# What You’ll Need:
→ Meat
01 - 4 boneless pork chops or chicken breasts, approximately 5.3 oz each, pounded to 1/4 inch thickness
→ Breading
02 - 3/4 cup all-purpose flour
03 - 2 large eggs
04 - 2 tablespoons milk
05 - 1 1/3 cups fine dry breadcrumbs
→ For Frying
06 - 1/2 cup vegetable oil or clarified butter (Butterschmalz)
07 - Salt, to taste
08 - Freshly ground black pepper, to taste
→ To Serve
09 - Lemon wedges
10 - Fresh parsley, chopped (optional)
# Step-by-Step Guide:
01 - Place pork chops or chicken breasts between two sheets of plastic wrap and pound with a meat mallet or rolling pin to a thickness of 1/4 inch.
02 - Season both sides of each cutlet with salt and freshly ground black pepper.
03 - Arrange three shallow plates: one with flour, one with beaten eggs mixed with milk, and one with breadcrumbs.
04 - Dredge each cutlet in flour, shaking off excess, then dip into the egg mixture, followed by coating evenly with breadcrumbs. Press gently to adhere without compacting.
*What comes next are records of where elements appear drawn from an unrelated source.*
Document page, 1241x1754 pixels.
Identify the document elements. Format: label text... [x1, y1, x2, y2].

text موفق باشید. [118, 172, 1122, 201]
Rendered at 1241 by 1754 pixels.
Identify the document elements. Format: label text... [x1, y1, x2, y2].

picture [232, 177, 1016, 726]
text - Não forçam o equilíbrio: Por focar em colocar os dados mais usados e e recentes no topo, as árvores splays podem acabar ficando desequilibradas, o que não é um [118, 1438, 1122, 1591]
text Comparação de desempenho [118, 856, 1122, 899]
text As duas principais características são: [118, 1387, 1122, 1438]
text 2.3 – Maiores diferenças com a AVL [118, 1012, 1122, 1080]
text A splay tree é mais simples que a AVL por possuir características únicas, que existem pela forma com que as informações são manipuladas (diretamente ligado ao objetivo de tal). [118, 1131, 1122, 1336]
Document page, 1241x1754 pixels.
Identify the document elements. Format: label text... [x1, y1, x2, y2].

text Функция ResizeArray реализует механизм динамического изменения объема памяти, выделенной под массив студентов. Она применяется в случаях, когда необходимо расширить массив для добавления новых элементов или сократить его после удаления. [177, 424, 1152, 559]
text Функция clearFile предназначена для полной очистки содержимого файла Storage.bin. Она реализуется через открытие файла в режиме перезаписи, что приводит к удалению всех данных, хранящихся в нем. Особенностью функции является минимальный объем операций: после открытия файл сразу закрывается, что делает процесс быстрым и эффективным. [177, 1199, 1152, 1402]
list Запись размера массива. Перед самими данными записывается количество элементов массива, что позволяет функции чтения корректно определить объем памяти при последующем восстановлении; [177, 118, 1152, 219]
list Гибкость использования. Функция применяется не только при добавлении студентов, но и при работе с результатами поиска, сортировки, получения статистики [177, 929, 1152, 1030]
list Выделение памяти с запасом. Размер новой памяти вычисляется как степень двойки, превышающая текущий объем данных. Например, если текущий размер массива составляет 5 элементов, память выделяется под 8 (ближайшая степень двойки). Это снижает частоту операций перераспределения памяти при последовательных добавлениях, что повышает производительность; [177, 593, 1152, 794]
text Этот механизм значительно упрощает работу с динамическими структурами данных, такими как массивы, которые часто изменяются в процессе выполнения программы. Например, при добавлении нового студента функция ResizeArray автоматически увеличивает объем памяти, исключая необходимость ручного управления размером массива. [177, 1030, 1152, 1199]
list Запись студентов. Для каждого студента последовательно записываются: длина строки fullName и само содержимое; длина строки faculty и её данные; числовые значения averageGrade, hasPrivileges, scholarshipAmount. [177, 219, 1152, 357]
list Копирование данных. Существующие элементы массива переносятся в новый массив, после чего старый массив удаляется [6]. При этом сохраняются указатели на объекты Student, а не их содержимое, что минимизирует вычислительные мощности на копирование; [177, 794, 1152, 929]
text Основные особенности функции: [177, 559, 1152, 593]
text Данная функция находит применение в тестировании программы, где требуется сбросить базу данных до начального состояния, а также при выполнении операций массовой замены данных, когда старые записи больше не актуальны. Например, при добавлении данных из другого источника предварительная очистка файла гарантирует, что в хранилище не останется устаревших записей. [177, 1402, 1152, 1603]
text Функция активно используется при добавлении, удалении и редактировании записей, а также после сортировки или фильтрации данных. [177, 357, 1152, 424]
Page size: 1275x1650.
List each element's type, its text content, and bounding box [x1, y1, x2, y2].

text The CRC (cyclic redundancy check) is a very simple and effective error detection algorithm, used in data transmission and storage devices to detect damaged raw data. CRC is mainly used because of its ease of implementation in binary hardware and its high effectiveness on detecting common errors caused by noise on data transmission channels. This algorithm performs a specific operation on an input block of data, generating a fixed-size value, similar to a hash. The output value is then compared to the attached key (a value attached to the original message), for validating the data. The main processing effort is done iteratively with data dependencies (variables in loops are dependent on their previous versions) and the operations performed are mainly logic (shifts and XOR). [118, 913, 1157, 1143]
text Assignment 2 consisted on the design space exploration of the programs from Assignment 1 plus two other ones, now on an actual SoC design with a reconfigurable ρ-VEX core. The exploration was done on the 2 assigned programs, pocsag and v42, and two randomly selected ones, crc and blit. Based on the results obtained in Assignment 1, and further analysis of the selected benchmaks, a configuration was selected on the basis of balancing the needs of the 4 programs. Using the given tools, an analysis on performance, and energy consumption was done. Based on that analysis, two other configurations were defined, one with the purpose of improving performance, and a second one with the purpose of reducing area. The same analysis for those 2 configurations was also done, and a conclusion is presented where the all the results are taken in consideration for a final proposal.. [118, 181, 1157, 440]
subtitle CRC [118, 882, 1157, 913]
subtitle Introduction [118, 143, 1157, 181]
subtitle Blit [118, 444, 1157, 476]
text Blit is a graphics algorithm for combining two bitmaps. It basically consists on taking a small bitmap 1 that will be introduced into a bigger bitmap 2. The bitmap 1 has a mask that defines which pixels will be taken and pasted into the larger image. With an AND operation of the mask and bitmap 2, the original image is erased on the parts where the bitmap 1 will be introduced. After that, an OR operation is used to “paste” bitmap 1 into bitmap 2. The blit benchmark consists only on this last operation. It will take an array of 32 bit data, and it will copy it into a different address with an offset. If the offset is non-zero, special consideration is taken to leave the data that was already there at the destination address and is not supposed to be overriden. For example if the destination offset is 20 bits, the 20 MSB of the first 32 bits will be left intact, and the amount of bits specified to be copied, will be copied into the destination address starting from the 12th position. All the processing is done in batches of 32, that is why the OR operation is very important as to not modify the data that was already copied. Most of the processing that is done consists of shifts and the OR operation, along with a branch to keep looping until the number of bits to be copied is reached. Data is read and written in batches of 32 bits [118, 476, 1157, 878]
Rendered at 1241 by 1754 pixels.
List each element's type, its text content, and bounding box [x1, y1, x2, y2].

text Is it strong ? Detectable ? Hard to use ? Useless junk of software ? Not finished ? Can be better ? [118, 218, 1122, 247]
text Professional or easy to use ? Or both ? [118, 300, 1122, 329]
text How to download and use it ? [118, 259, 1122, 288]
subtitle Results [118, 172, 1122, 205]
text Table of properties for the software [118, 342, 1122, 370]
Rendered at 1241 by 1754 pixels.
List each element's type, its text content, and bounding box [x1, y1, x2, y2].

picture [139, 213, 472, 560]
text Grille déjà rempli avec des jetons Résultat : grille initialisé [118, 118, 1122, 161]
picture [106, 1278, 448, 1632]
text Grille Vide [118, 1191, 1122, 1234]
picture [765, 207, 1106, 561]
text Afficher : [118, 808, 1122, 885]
05 - Heat oil or clarified butter in a large skillet over medium-high heat. Fry cutlets 2 to 3 minutes per side until golden brown and cooked through, working in batches if necessary.
06 - Transfer fried cutlets to a paper towel-lined plate to drain briefly.
07 - Serve immediately with lemon wedges and optionally a sprinkle of fresh parsley.